Lavoro e Welfare, lo Stato non vuol pagare
Non ci sono soldi, lo abbiamo capito, ma forse su alcuni temi andrebbero trovati. Il Ministro del Welfare Giovannini gioca d’equilibrismo sulle misure che il Governo prepara per l’occupazione giovanile: annuncia un pacchetto di riforme per giugno, poi si rimangia le dimensioni dell’intervento. A conti fatti, lo Stato tenta un’operazione a basso costo, spostando qualche paletto (di pochissimo) della Fornero; ma si prepara a tagliare cig e pensioni. I soldi dovranno tirarli fuori gli italiani.

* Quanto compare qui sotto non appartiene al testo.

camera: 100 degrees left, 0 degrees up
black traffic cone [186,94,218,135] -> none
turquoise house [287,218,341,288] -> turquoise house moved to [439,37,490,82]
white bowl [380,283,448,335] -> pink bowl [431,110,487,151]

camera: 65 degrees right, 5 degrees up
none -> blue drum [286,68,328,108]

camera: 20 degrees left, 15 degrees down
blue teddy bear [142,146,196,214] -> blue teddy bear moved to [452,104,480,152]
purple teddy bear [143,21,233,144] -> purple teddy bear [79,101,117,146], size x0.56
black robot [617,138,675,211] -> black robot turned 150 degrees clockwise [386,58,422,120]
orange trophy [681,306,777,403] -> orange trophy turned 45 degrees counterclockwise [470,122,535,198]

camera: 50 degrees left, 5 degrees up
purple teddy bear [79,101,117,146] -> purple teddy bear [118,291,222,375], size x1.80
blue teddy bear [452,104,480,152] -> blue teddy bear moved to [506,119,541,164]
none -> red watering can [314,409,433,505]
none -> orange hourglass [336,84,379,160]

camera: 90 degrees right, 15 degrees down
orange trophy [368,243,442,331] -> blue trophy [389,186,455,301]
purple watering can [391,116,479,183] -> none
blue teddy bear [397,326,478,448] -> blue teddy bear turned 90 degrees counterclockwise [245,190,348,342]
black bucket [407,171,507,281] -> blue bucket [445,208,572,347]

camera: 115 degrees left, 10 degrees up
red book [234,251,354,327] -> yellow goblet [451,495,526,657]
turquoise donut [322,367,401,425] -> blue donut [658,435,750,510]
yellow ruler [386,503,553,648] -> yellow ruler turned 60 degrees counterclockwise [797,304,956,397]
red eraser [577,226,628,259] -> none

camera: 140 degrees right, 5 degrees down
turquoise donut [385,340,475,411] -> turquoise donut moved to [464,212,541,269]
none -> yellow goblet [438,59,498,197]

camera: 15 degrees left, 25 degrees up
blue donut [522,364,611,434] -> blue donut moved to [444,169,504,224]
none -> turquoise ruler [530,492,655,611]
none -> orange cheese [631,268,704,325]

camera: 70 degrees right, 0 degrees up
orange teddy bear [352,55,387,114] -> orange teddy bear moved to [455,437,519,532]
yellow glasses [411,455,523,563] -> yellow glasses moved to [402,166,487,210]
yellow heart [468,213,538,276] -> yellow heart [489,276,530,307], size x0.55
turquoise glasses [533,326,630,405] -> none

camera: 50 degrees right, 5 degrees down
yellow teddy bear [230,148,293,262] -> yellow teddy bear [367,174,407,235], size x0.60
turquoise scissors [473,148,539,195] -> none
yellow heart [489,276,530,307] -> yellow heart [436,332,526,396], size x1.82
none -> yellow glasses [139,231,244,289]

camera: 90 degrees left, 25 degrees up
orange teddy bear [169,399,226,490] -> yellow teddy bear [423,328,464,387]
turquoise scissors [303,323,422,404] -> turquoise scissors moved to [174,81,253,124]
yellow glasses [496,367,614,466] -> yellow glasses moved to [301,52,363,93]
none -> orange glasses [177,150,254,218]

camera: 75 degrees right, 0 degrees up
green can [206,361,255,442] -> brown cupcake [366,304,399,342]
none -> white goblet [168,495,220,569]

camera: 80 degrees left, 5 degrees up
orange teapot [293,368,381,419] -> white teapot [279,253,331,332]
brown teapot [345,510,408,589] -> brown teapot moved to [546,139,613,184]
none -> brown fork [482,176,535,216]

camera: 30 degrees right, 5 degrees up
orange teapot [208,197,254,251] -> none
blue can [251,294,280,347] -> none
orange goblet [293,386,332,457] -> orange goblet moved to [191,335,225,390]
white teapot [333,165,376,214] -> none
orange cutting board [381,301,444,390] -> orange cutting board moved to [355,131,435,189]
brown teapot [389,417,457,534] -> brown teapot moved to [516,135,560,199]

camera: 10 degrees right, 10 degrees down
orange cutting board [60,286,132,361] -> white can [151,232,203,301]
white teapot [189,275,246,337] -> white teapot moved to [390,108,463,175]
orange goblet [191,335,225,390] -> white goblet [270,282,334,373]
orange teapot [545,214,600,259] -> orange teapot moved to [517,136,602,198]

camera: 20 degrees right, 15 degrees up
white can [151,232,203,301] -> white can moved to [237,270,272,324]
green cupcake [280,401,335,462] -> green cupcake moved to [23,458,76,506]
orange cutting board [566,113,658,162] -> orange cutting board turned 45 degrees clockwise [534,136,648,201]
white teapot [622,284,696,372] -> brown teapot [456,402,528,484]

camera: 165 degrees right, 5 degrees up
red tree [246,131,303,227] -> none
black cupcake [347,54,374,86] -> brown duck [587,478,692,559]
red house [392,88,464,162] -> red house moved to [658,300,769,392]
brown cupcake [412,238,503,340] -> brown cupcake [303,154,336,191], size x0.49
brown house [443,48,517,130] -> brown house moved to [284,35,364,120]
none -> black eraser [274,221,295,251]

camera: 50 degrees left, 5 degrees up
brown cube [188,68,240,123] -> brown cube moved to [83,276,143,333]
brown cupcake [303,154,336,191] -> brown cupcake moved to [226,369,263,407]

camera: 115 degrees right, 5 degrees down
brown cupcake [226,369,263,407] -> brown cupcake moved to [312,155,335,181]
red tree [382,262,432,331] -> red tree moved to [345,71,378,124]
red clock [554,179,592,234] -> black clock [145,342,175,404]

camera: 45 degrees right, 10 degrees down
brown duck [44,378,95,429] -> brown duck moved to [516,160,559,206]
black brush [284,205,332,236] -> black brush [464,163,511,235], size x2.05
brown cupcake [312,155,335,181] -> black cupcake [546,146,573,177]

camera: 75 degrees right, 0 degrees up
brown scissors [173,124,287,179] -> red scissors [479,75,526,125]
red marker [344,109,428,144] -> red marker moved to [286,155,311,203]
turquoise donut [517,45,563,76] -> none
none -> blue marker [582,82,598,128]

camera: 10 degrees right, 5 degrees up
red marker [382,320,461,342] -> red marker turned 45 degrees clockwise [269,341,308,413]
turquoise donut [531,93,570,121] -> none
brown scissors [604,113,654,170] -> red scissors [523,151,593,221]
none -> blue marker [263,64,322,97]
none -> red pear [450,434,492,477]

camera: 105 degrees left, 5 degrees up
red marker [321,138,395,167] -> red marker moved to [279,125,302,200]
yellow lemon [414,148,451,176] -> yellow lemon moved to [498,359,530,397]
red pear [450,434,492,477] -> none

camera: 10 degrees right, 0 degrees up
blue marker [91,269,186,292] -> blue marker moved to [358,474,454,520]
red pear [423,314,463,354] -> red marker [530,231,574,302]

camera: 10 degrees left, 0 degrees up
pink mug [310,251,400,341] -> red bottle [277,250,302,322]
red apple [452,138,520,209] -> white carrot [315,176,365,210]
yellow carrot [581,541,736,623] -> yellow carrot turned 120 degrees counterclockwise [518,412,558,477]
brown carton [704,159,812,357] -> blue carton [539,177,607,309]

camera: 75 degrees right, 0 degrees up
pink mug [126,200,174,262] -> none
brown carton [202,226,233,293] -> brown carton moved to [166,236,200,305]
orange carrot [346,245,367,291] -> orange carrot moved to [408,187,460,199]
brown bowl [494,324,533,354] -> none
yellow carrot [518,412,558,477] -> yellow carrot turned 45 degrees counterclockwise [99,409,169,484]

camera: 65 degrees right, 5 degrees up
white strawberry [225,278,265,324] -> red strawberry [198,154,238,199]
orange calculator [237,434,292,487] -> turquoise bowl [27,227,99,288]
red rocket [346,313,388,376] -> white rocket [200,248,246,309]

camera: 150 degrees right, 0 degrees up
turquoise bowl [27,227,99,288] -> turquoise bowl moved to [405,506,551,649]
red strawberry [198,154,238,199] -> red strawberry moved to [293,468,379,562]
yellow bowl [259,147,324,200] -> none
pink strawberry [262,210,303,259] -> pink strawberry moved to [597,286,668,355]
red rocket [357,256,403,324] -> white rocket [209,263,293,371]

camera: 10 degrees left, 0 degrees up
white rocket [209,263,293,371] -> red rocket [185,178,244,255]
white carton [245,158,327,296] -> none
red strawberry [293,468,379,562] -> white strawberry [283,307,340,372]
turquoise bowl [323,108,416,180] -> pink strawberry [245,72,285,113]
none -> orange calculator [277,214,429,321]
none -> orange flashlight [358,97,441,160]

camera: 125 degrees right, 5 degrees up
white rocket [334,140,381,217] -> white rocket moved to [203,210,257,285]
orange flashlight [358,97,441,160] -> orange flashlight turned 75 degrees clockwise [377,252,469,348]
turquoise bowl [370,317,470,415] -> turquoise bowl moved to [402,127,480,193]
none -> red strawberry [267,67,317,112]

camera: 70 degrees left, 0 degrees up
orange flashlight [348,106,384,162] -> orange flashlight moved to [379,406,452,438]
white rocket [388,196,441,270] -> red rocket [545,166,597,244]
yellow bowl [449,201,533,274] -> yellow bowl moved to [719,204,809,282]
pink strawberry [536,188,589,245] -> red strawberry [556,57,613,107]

Paga Pantalone. “Bisogna costruire le condizioni di maggiore certezza e di prospettiva, affinchè si possano smobilizzare le risorse che sono state messe in parcheggio” da parte di famiglie e imprese. Il ministro Giovannini punta un’altra volta al “tesoretto” degli italiani, quei fantomatici soldi nascosti sotto il materasso per i tempi di magra. E’ l’ennesima resa dello Stato sul tema del Welfare: visto che non riusciamo a coprire tutti, usiamo l’effetto annuncio e speriamo che i cittadini tirino fuori fiducia e soldi dal cassetto.
Nel concreto. Il pacchetto di giugno annunciato da Giovannini conterrà pochissimi investimenti. Un nuovo tipo di social card già in via di sperimentazione dovrà andare a sostenere le famiglie senza lavoro e numerose, cioè si sposterà un piccolo importo di finanziamenti (la precedente era quasi elemosina, se vi ricordate) dai pensionati ai disoccupati. Un’operazione che dovrà rimanere a saldi invariati, chiariscono dal ministero del Welfare, perché soldi non ce ne sono.
Cig in deroga, da rivedere. La cassa integrazione in deroga va cambiata: non possiamo usarla per sostenere i lavoratori già licenziati dalle aziende, solo formalmente in attesa di una possibile riassunzione. “Dovremo trovare per loro altri strumenti”, dice Giovannini. Ma sempre variando le regole e non la cassa.
Le pensioni ancora sotto il bisturi. Il Governo sta elaborando una proposta per i quasi-pensionati: se uscite dal lavoro prima, vi versiamo una pensione più bassa. Un sistema di penalizzazioni per i “baby pensionati”, che il lavoratore avrebbe la possibilità di scegliere. Considerando il livello medio delle pensioni, è improbabile un successo plateale di questa idea.
Giovani neet, il solito slogan. Nell’audizione parlamentare del ministro Giovannini abbondano i dati Istat su giovani e neet. Il sottosegretario ricorda che 2,1 milioni di under 35 non lavora e non studia, una perdita secca di risorse umane per il Paese. Ma non propone quasi nulla. Dovranno essere (ri)messi in funzione i centri per l’impiego, accorciati i tempi tra un contratto a termine e l’altro, ridotte piccole voci di spesa per le aziende. Ma senza defiscalizzare sul serio: solo il minimo indispensabile a “ingannare” famiglie e imprese e farle venire allo scoperto, ad investire da sole senza appoggi statali.